Effect of Aerosol Particles on Orographic Clouds: Sensitivity to Autoconversion Schemes

Aerosol particles can serve as cloud condensation nuclei (CCN) to influence orographic clouds. Autoconversion, which describes the initial formation of raindrops from the collision of cloud droplets, is an important process for aerosol-cloud-precipitation systems. In this study, seven autoconversion schemes are used to investigate the impact of CCN on orographic warm-phase clouds. As the initial cloud droplet concentration is increased from 100 cm−3 to 1000 cm−3 (to represent an increase in CCN), the cloud water increases and then the rainwater is suppressed due to a decrease in the autoconversion rate, leading to a spatial shift in surface precipitation. Intercomparison of the results from the autoconversion schemes show that the sensitivity of cloud water, rainwater, and surface precipitation to a change in the concentration of CCN is different from scheme to scheme. In particular, the decrease in orographic precipitation due to increasing CCN is found to range from −87% to −10% depending on the autoconversion scheme.
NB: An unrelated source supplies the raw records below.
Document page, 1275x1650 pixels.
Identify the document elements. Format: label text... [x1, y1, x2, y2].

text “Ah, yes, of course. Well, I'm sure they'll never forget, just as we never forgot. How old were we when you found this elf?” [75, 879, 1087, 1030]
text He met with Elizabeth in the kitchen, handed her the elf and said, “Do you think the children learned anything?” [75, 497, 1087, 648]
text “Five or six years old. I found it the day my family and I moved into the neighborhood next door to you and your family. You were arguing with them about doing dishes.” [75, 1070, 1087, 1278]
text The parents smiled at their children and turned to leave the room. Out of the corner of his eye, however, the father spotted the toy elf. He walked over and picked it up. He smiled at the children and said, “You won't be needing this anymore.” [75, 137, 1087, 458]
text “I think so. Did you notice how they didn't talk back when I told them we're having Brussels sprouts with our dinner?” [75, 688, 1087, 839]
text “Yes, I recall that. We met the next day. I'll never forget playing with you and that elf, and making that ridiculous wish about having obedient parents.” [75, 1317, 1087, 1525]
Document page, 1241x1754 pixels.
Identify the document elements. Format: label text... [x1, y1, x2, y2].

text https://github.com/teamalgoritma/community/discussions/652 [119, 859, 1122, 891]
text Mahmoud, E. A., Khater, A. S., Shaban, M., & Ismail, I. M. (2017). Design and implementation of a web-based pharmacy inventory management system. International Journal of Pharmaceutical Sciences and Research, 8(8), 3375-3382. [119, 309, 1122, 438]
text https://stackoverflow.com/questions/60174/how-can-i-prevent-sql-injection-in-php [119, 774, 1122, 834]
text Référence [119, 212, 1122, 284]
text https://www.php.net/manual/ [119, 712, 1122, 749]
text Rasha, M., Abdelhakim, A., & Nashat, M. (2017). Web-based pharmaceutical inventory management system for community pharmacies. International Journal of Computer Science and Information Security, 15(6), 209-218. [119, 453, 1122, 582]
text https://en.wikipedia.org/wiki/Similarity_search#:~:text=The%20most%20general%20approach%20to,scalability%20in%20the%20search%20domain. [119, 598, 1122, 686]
Moreover, the surface precipitation distribution also changes significantly by scheme or CCN concentration, and the increase in the spillover (ratio of precipitation on the leeward side to total precipitation) induced by increased CCN ranges from 10% to 55% under different autoconversion schemes. The simulations suggest that autoconversion parameterization schemes should not be ignored in the interaction of aerosol and orographic cloud.